I’m building a set of open-source cloud data-stores, blogging all the way.
In our last episode, we created a block store, exposed over iSCSI. We also added a native protocol buffers client to our key-value store.
One thing I really want to add is encryption. I’ve always been wary of storing data on the cloud; it’s not really a “post-Snowden” thing, as a determined enough attacker can always get access to data. Rather it’s about limiting exposure and defense-in-depth; so that a single mistake doesn’t expose everything. Making sure that all data is encrypted at rest, and that the keys aren’t stored alongside the data (or ideally nowhere at all) is a good foundation. A backup or disk access doesn’t expose the data; you have to get inside the running process to get the keys or plaintext, and even then you can only unlock whatever data is in use at the time. It is much easier just to capture the credentials!
I’ve implemented this a few times across various projects, and I’ve basically settled on the idea of deriving a key from the user’s credentials, and then using that key to unlock the actual encryption keys (possibly repeating the key-unlocking-key chain). This means that without the password, the data is completely inaccessible, even to administrators. The big downside is that we can’t do any data processing unless an authorized user is requesting it, but this is probably a good thing.
To mmap or not to mmap
The big problem we face is that we’re currently mmap-ing the data. This means that we simply can’t have a different view than the kernel exposes. I thought about using ecryptfs, but I worried that it would be relatively complicated and would really tie us to this data format; it would also probably mean that all in-use data was trivially exposed through the filesystem. I thought about using tricks with mprotect and hooking SIGSEGV, but this seems like it would involve a lot of tricky syscalls and would still have problems e.g. with making sure we only wrote encrypted data out. I found uvmem, which is a very cool patch that QEMU uses for remote paging, and debated creating a custom kernel module, but likely this would just be re-implementing ecryptfs.

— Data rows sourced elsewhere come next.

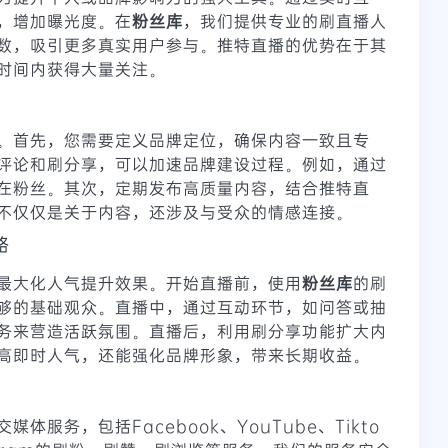
，增加曝光度。在
粉丝库
，我们提供专业的刷直播人
数，吸引更多真实用户参与。推特直播的优势在于其
时间内获得大量关注。
。首先，您需要定义品牌定位，确保内容一致且专
评论和刷分享，可以加速品牌建设过程。例如，通过
在粉丝。其次，定期发布高质量内容，结合推特直
不仅仅是关于内容，还涉及与受众的情感连接。
略
最大化人气提升效果。开始直播前，使用
粉丝库
的刷
够的基础观众。直播中，通过互动环节，如问答或抽
务来营造活跃氛围。直播后，利用刷分享功能扩大内
高即时人气，还能强化品牌形象，带来长期收益。
体服务，包括Facebook、YouTube、Tikto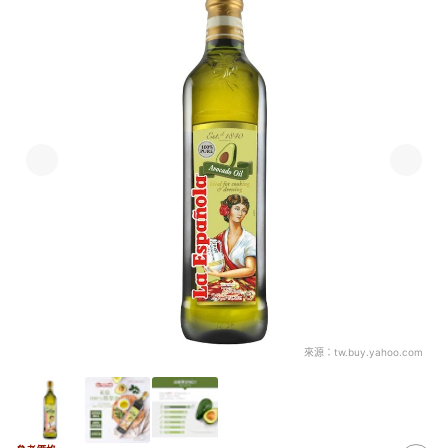
來源：
tw.buy.yahoo.com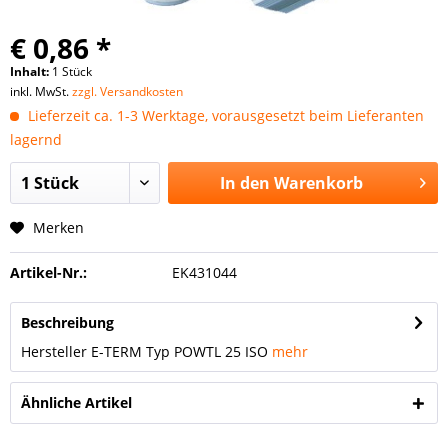
€ 0,86 *
Inhalt:
1 Stück
inkl. MwSt.
zzgl. Versandkosten
Lieferzeit ca. 1-3 Werktage, vorausgesetzt beim Lieferanten
lagernd
In den
Warenkorb
Merken
Artikel-Nr.:
EK431044
Beschreibung
Hersteller E-TERM Typ POWTL 25 ISO
mehr
Ähnliche Artikel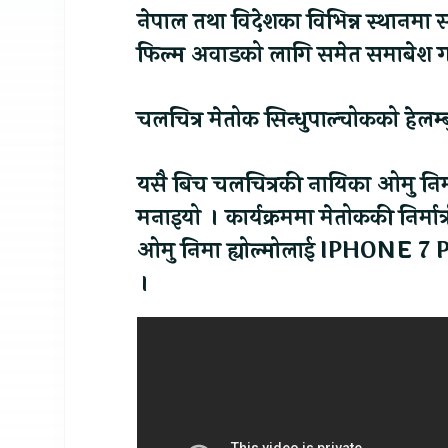
नेपाल तथा विदेशका विभिन्न स्थानमा स
फिल्म अवाडको लागि समेत समाबेश गर्
चलचित्र मेतोक सिन्धुपाल्चोकको हेलम
यसै बिच चलचित्रकी नायिका ओमु निमा
मनाइयो । कार्यक्रममा मेतोककी निर्मात
ओमु निमा ह्योल्मोलाई IPHONE 7 P
।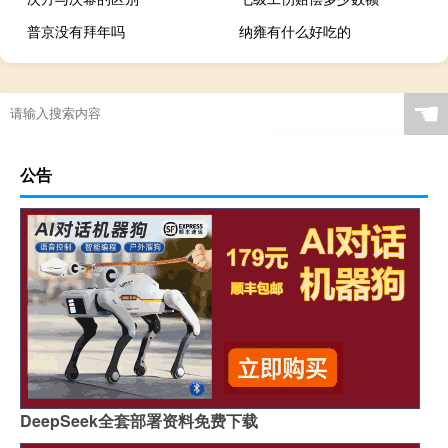
普京没有拜年吗
纳雍有什么好吃的
☚
公告
DeepSeek全套部署资料免费下载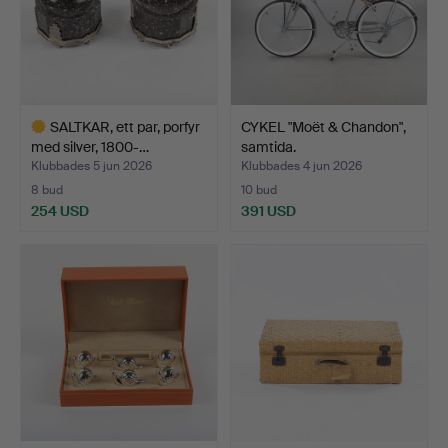
SALTKAR, ett par, porfyr
CYKEL "Moët & Chandon",
med silver, 1800-…
samtida.
Klubbades 5 jun 2026
Klubbades 4 jun 2026
8 bud
10 bud
254 USD
391 USD
Utvalt
föremål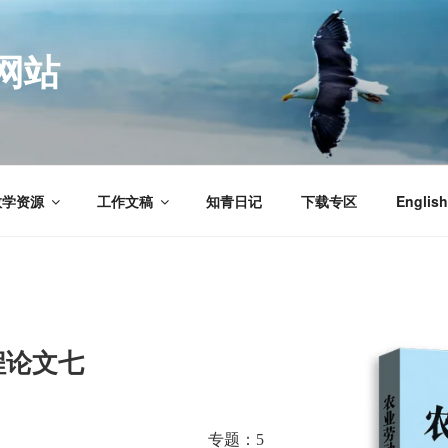
网站
教学资源
工作文稿
知青日记
下载专区
English
程论文七
专题：
5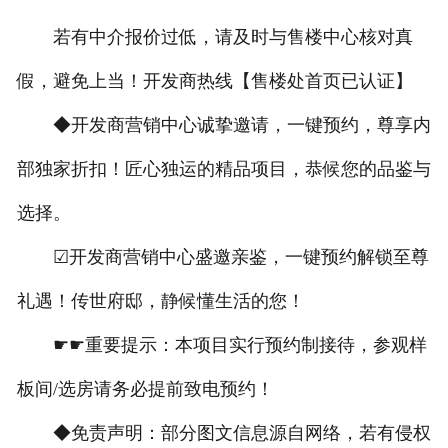
若有中介报价过低，请及时与售楼中心核对真
假，避免上当！开发商热线【售楼处首页已认证】
◆开发商营销中心诚挚邀请，一键预约，尊享内
部独家折扣！匠心独运的精品项目，恭候您的品鉴与
选择。
☑开发商营销中心盛邀亲鉴，一键预约解锁至尊
礼遇！传世府邸，静候懂生活的您！
☛☛重要提示：本项目实行预约制接待，参观样
板间/选房请务必提前致电预约！
◆免责声明：部分图文信息源自网络，若有侵权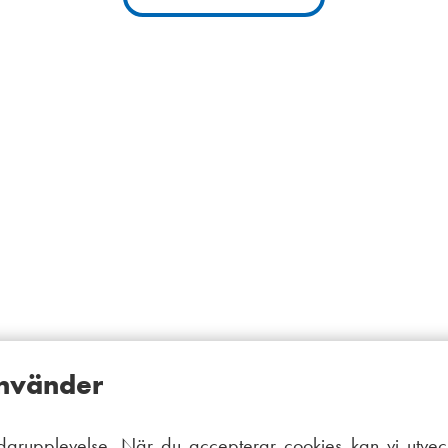
använder
arupplevelse. När du accepterar cookies kan vi utveck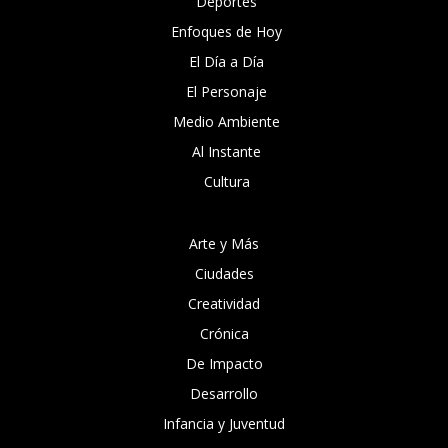
Deportes
Enfoques de Hoy
El Día a Día
El Personaje
Medio Ambiente
Al Instante
Cultura
Arte y Más
Ciudades
Creatividad
Crónica
De Impacto
Desarrollo
Infancia y Juventud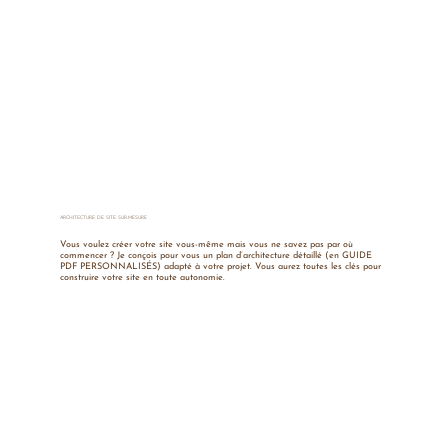
ARCHITECTURE DE SITE SUR-MESURE
Vous voulez créer votre site vous-même mais vous ne savez pas par où
commencer ? Je conçois pour vous un plan d’architecture détaillé (en GUIDE
PDF PERSONNALISÉS) adapté à votre projet. Vous aurez toutes les clés pour
construire votre site en toute autonomie.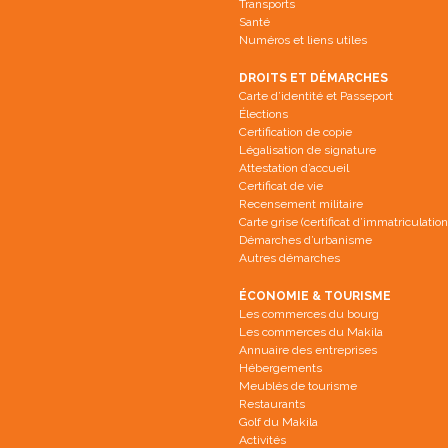
Transports
Santé
Numéros et liens utiles
DROITS ET DÉMARCHES
Carte d’identité et Passeport
Élections
Certification de copie
Légalisation de signature
Attestation d’accueil
Certificat de vie
Recensement militaire
Carte grise (certificat d’immatriculation
Démarches d’urbanisme
Autres démarches
ÉCONOMIE & TOURISME
Les commerces du bourg
Les commerces du Makila
Annuaire des entreprises
Hébergements
Meublés de tourisme
Restaurants
Golf du Makila
Activités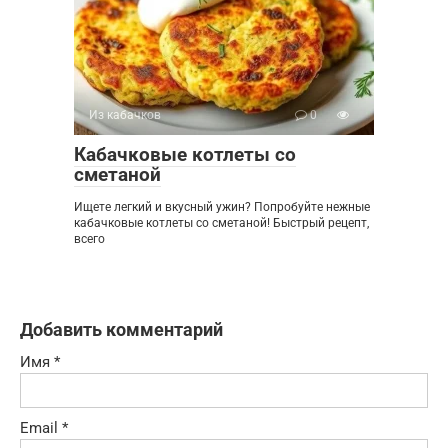
Из кабачков
0
Кабачковые котлеты со
сметаной
Ищете легкий и вкусный ужин? Попробуйте нежные
кабачковые котлеты со сметаной! Быстрый рецепт,
всего
Добавить комментарий
Имя
*
Email
*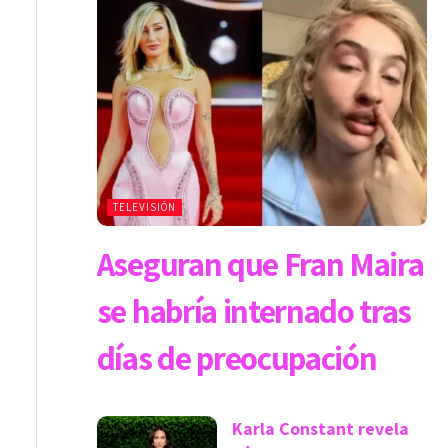
TELEVISIÓN
Aseguran que Fran Maira
se habría internado tras
días de preocupación
Karla Constant revela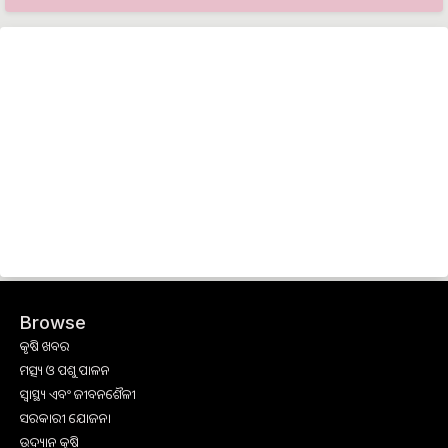
Browse
କୃଷି ଖବର
ମତ୍ସ୍ୟ ଓ ପଶୁ ପାଳନ
ସ୍ୱାସ୍ଥ୍ୟ ଏବଂ ଜୀବନଶୈଳୀ
ସରକାରୀ ଯୋଜନା
ଉଦ୍ୟାନ କୃଷି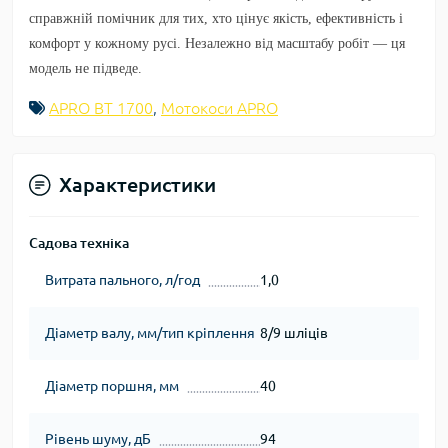
справжній помічник для тих, хто цінує якість, ефективність і
комфорт у кожному русі. Незалежно від масштабу робіт — ця
модель не підведе.
APRO ВТ 1700
,
Мотокоси APRO
Характеристики
Садова техніка
Витрата пального, л/год
1,0
Діаметр валу, мм/тип кріплення
8/9 шліців
Діаметр поршня, мм
40
Рівень шуму, дБ
94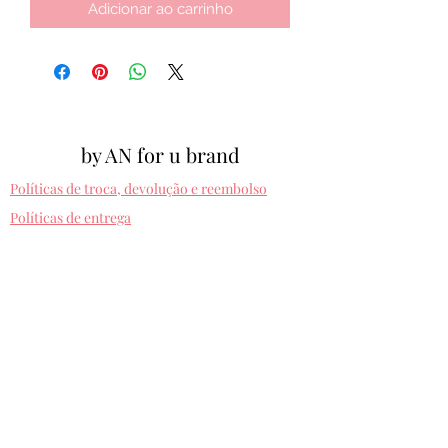
Adicionar ao carrinho
by AN for u brand
Políticas de troca, devolução e reembolso
Políticas de entrega
Cpf:
012.810.630-10
byanforubrand@gmail.com
Porto alegre - Rio grande do sul
Presets entregues na hora. Comprando uma
vez, usa pra sempre! Sem devolução.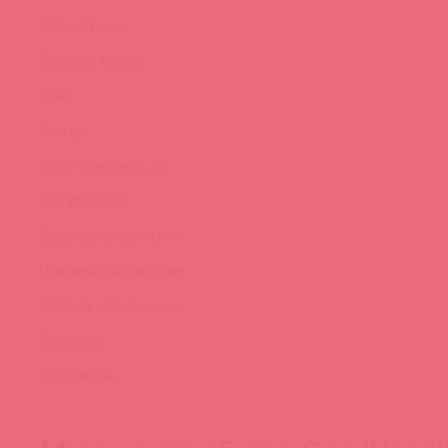
Диаметр, см:
Торговая марка:
Цвет:
Вес, гр:
Вес с упаковкой, гр:
Тип упаковки:
Высота упаковки, мм:
Ширина упаковки, мм:
Глубина упаковки, мм:
Гарантия:
Поставщик: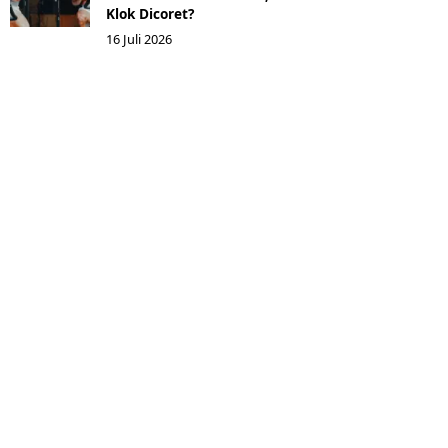
Klok Dicoret?
16 Juli 2026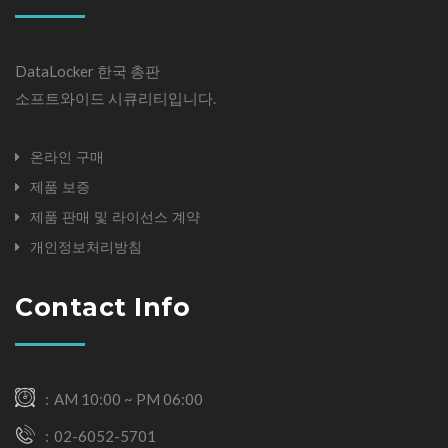
DataLocker 한국 총판
소프트와이드 시큐리티입니다.
온라인 구매
제품 보증
제품 판매 및 라이선스 계약
개인정보처리방침
Contact Info
AM 10:00 ~ PM 06:00
02-6052-5701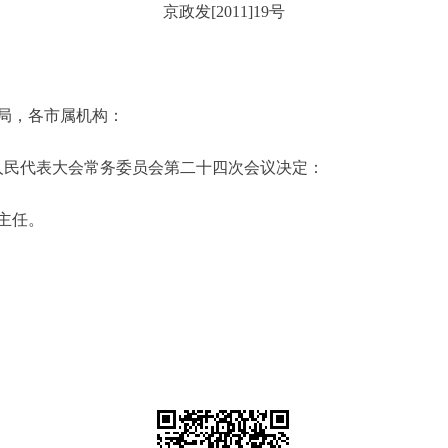
京政发[2011]19号
局，各市属机构：
届人民代表大会常务委员会第二十四次会议决定：
主任。
二〇一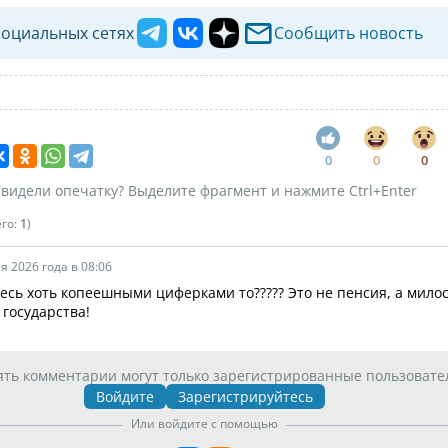
социальных сетях
Сообщить новость
0
0
0
видели опечатку? Выделите фрагмент и нажмите Ctrl+Enter
его:
1
)
я 2026 года в 08:06
есь хоть копеешными циферками то????? Это не пенсия, а мило
 государства!
ять комментарии могут только зарегистрированные пользовате
Войдите
Зарегистрируйтесь
Или войдите с помощью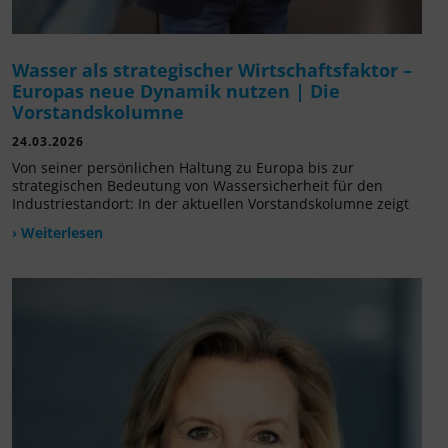
Wasser als strategischer Wirtschaftsfaktor –
Europas neue Dynamik nutzen | Die
Vorstandskolumne
24.03.2026
Von seiner persönlichen Haltung zu Europa bis zur
strategischen Bedeutung von Wassersicherheit für den
Industriestandort: In der aktuellen Vorstandskolumne zeigt
› Weiterlesen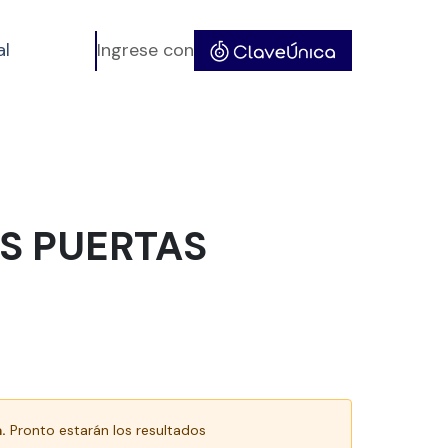
al
Ingrese con
S PUERTAS
.
Pronto estarán los resultados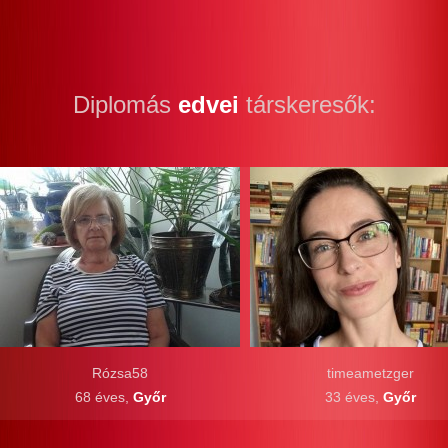
Diplomás
edvei
társkeresők:
Rózsa58
timeametzger
68 éves,
Győr
33 éves,
Győr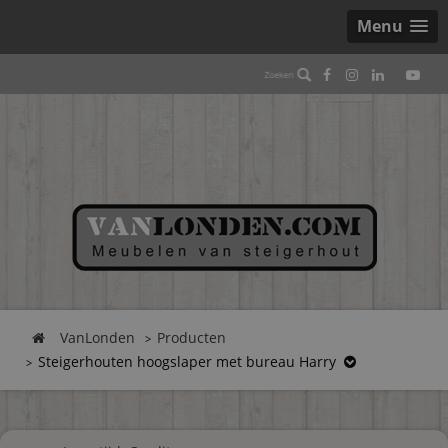
Menu
VanLonden
Producten
Steigerhouten hoogslaper met bureau Harry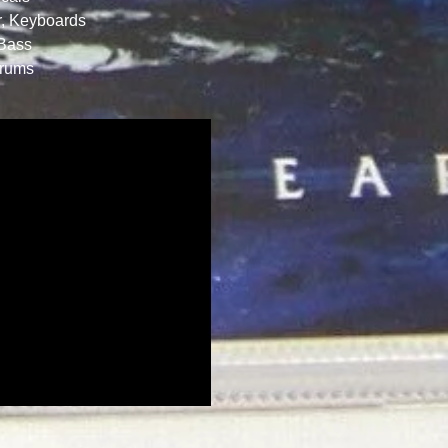
, Keyboards
 Bass
Drums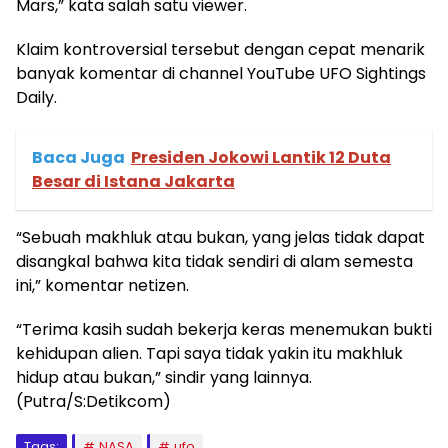
Mars,” kata salah satu viewer.
Klaim kontroversial tersebut dengan cepat menarik
banyak komentar di channel YouTube UFO Sightings
Daily.
Baca Juga
Presiden Jokowi Lantik 12 Duta
Besar di Istana Jakarta
“Sebuah makhluk atau bukan, yang jelas tidak dapat
disangkal bahwa kita tidak sendiri di alam semesta
ini,” komentar netizen.
“Terima kasih sudah bekerja keras menemukan bukti
kehidupan alien. Tapi saya tidak yakin itu makhluk
hidup atau bukan,” sindir yang lainnya.
(Putra/S:Detikcom)
Tags:
NASA
ufo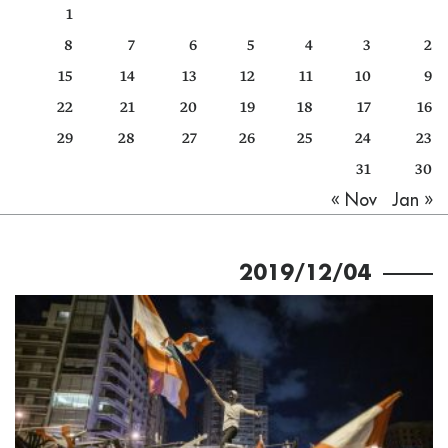
1
كتّابنا
8
7
6
5
4
3
2
الأرشيف
15
14
13
12
11
10
9
22
21
20
19
18
17
16
29
28
27
26
25
24
23
31
30
Jan »
« Nov
2019/12/04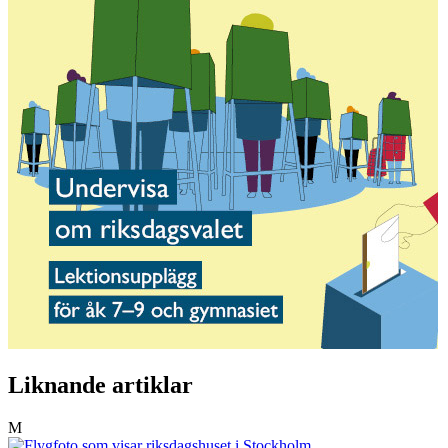
Liknande artiklar
M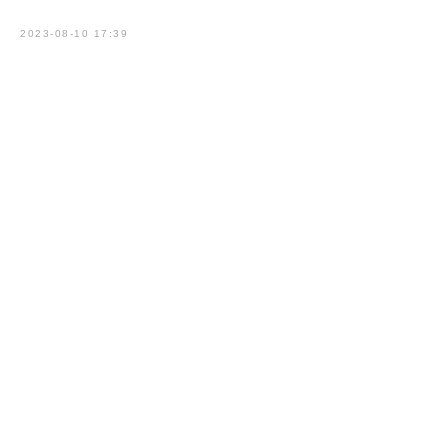
2023-08-10 17:39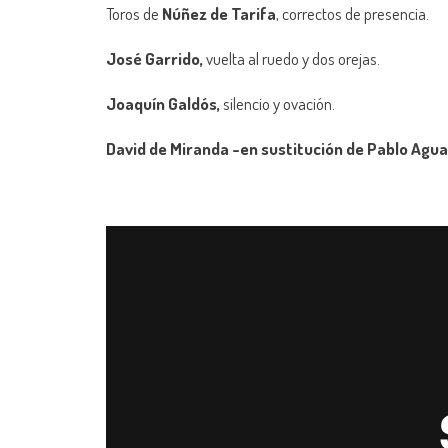
Toros de
Núñez de Tarifa
, correctos de presencia.
José Garrido,
vuelta al ruedo y dos orejas.
Joaquín Galdós,
silencio y ovación.
David de Miranda -en sustitución de Pablo Agua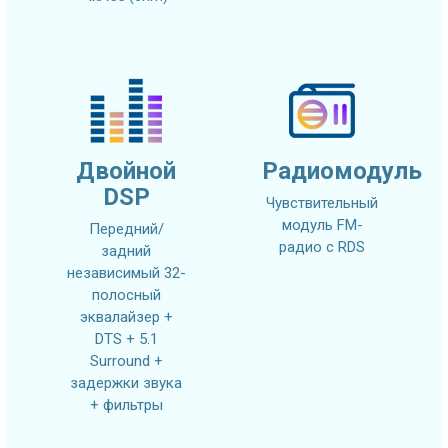
Двойной
Радиомодуль
DSP
Чувствительный
модуль FM-
Передний/
радио с RDS
задний
независимый 32-
полосный
эквалайзер +
DTS + 5.1
Surround +
задержки звука
+ фильтры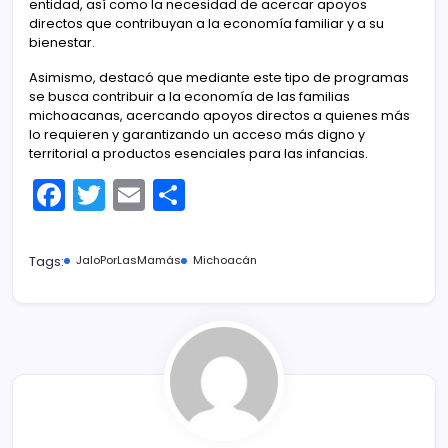
entidad, así como la necesidad de acercar apoyos
directos que contribuyan a la economía familiar y a su
bienestar.
Asimismo, destacó que mediante este tipo de programas
se busca contribuir a la economía de las familias
michoacanas, acercando apoyos directos a quienes más
lo requieren y garantizando un acceso más digno y
territorial a productos esenciales para las infancias.
F
T
E
C
a
w
m
o
c
itt
ai
m
Tags:
JaloPorLasMamás
Michoacán
e
er
l
p
b
ar
o
tir
o
k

In short, using kernel encryption was going to be complicated. More importantly, no “real” databases use mmap: the database knows more than the kernel about its own memory usage patterns, and so it can manage its memory better than the kernel. In theory, at least, though I’d love to see some work on exposing these hints efficiently to the kernel. But it does seem to be true in reality as well: database that naively rely on mmap (like MongoDB and Redis) perform catastrophically badly once data exceeds memory.
Instead, all databases manage their own cache through a pool of buffers, which are populated with pages in-use and recently in-use. If we had a buffer pool, we could easily implement encryption and probably compression as well. Another big win is that we could also easily page data in from cloud object storage on-demand. So, if we had a 64GB data store that we needed to recover onto a new machine, we wouldn’t have to wait to download it all before using it. There’s nothing here that the kernel couldn’t do; but the hooks just aren’t there.
Storm in a btree-cup?
One very difficult problem to solve with mmap is that kernel paging interacts poorly with event-driven I/O or with (Go-style) userspace threads. A page-fault blocks the whole thread; in the thread-per-request model that is acceptable, but in the event-driven model that thread is likely serving a large number of requests all of which are unfairly blocked. So you typically end up using a thread pool to process requests, which looks a lot like the thread-per-request model again!
On the other hand, the paper which set the stage for VoltDB shows that buffer management is a huge component of the overhead of a traditional database. Those arguments haven’t yet been fully resolved. If I had to summarize, I would say that if the database fits in memory then eliminating buffer management is a good thing (like VoltDB, MongoDB, MemSQL and Redis are trying). If the database doesn’t fit in memory, then all databases perform badly, though databases that manage their own buffers seem to perform (much) less badly.
Tilting at windmills
So today I looked at building our own caching layer. I’m not sure we’ll end up using it, so I chose to make it pluggable. I started off by better abstracting out the PageStore (which was a big design improvement, even if we don’t end up using a new PageStore). Hopefully later we can revisit this and actually compare buffer management to no-buffer management!
It also gives me a chance to play with the new asynchronous I/O in Java 7. We saw just yesterday the importance of async I/O for hard disks; when we’re reading from the cloud it’ll likely be just as important!
It proved to be fairly complicated, but I eventually ended up with a reasonable preliminary buffer cache implementation. It relies on a caching map from Guava, and a memory pool from netty, both of which are awesome but aren’t really designed for our particular requirements, so we’ll probably have to replace them soon.
The implementation is fairly straightforward - too simple, in fact. We already have transaction objects, so the transaction objects act as a nice holder for any in-use buffers, which means we don’t have to change too much code yet. We release the buffers only at the end of the transaction, which again simplifies things. We allow the cache to grow bigger than the target size, so we don’t yet worry about forcing page evictions.
All of these simplifications will have to get fixed, but they set the stage for what we really want to work on. Tomorrow: encryption. If that’s a bust, then we’ll probably end up throwing away the manual buffer management we did today!